L'iniziativa si è svolta oggi davanti alla sede dell'associazione degli industriali pordenonesi. Honsell ha spiegato la presenza del movimento parlando di una scelta legata a una responsabilità pubblica ed etica: per Open Sinistra FVG, ha detto, opporsi alla produzione di armi è un dovere.
La posizione di Honsell
A margine della manifestazione, il consigliere regionale ha criticato in modo netto il ricorso al concetto di dual use, cioè l'uso civile e militare di tecnologie e produzioni industriali. Secondo Honsell, questa definizione rischia di coprire la realtà della produzione di armamenti.

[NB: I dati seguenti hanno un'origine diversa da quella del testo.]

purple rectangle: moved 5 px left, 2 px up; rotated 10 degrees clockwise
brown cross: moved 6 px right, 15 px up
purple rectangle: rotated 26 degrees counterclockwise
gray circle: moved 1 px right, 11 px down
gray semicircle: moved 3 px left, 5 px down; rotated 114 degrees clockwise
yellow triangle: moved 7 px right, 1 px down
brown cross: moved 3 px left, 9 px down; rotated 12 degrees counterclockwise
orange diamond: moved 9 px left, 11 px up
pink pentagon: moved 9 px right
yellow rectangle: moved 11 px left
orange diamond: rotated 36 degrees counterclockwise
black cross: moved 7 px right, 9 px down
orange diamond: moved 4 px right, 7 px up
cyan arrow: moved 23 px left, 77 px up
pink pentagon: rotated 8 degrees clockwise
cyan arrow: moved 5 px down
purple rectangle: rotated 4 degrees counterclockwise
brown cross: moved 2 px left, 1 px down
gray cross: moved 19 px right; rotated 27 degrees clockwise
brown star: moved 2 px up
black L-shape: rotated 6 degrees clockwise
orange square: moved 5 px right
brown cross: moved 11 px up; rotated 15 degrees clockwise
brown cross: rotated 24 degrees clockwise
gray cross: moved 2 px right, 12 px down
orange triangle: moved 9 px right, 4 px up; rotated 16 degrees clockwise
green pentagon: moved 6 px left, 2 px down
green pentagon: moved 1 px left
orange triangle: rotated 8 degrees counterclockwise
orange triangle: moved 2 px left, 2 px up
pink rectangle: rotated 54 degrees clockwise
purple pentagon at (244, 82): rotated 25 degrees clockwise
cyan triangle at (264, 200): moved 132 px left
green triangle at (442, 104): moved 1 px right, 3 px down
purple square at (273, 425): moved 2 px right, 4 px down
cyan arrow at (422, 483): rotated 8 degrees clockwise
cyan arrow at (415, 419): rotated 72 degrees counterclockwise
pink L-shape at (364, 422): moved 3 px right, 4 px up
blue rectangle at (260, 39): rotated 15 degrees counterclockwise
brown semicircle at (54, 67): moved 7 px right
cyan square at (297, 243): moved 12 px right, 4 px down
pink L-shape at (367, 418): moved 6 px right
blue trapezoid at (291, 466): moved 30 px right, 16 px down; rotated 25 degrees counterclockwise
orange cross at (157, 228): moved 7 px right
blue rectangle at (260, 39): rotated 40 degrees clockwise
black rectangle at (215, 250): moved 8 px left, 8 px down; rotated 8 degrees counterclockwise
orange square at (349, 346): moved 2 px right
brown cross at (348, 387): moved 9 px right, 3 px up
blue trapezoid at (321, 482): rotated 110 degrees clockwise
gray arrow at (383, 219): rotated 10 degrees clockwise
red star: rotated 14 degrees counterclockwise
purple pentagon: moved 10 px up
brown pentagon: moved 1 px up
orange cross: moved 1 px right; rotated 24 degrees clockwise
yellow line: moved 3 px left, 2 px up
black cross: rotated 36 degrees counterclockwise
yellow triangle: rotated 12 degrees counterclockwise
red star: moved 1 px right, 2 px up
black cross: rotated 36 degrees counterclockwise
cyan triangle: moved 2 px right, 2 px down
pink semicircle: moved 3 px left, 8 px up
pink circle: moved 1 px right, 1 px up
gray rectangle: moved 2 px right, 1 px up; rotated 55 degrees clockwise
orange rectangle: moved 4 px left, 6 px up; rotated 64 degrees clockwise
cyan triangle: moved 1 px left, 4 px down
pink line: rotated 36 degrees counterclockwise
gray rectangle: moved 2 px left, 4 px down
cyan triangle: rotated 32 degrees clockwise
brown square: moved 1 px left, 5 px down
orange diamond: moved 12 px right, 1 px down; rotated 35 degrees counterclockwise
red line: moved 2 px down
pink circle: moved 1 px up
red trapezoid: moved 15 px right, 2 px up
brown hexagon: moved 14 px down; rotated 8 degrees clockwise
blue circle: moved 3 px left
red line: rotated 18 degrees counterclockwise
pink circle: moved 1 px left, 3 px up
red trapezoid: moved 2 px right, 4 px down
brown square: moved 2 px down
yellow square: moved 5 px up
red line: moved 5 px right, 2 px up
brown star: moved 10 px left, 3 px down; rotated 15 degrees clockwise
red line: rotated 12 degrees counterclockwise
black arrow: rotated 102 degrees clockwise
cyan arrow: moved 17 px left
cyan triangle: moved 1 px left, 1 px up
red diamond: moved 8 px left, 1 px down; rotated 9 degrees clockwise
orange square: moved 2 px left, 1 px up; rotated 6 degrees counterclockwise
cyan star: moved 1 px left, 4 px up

«Parlare di “dual use” nell’industria come nella ricerca è una foglia di fico: se si fabbricano armi c’è solo “un uso”, un “single use”, ovvero il profitto che nasce dalla distruzione dell'altro», ha dichiarato.
Il tema posto dal presidio
Il sit-in ha puntato quindi a contestare la conversione di attività produttive verso il settore militare, chiedendo che il mondo industriale indirizzi risorse e competenze verso obiettivi di pace e non verso produzioni legate alla guerra.
Nel corso della protesta, la posizione espressa da Open Sinistra FVG è stata riassunta in un messaggio politico preciso: l'industria, secondo i promotori, dovrebbe puntare alla pace e non al profitto generato dai conflitti.